Definition
KS shift (Kolmogorov–Smirnov shift) measures how much a variable’s distribution has changed between two populations (e.g., training vs. production).
It is based on the KS statistic, which quantifies the maximum difference between the two cumulative distribution functions (CDFs).
Formally:
$D = \sup_x \, \big| F_{\text{baseline}}(x) – F_{\text{current}}(x) \big|$
- $F_{\text{baseline}}(x)$: cumulative distribution of baseline data (training, past month).
- $F_{\text{current}}(x)$: cumulative distribution of current data (scoring, today).
- $D$: maximum vertical distance between the two curves → the KS shift value.
Interpretation
| KS Shift Value | Interpretation |
|---|---|
| < 0.1 | No meaningful drift (distributions are very similar). |
| 0.1 – 0.2 | Moderate shift (keep an eye on it). |
| > 0.2 | Significant drift (model performance may degrade). |
Thresholds vary by industry. In credit risk, a KS shift > 0.1 is often considered warning.
Example
Suppose we have model scores for baseline (training) vs. current (production).

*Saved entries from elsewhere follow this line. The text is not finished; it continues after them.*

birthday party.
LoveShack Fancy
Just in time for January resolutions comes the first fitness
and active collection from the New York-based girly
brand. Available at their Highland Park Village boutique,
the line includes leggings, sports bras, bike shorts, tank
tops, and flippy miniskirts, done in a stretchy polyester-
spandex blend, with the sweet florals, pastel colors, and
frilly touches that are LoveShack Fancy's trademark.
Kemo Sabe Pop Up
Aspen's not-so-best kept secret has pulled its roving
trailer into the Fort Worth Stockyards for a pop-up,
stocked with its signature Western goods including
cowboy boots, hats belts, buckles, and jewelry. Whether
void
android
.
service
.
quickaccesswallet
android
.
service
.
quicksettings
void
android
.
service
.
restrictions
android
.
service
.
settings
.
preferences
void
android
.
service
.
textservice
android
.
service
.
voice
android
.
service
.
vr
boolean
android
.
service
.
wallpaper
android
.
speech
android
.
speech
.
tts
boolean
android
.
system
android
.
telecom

- At some score threshold (say 0.6):
- 70% of baseline scores are ≤ 0.6 ($F_{\text{baseline}} = 0.70$)
- 55% of current scores are ≤ 0.6 ($F_{\text{current}} = 0.55$)
Difference = $|0.70 – 0.55| = 0.15$.
If this is the maximum gap across all thresholds, then:
$\text{KS shift} = 0.15 \quad \Rightarrow \quad \text{moderate drift.}$
Why It’s Useful
- Model monitoring → check if score distributions drift.
- Regulatory credit models → KS statistic is already used for discriminatory power; KS shift extends it for population stability monitoring.
- Complement to PSI:
- PSI → bin-based, measures overall distribution change.
- KS shift → threshold-free, captures worst-case deviation between CDFs.
In short: KS shift = maximum difference between baseline and current cumulative distributions. If the KS shift is large, your model is likely seeing data drift.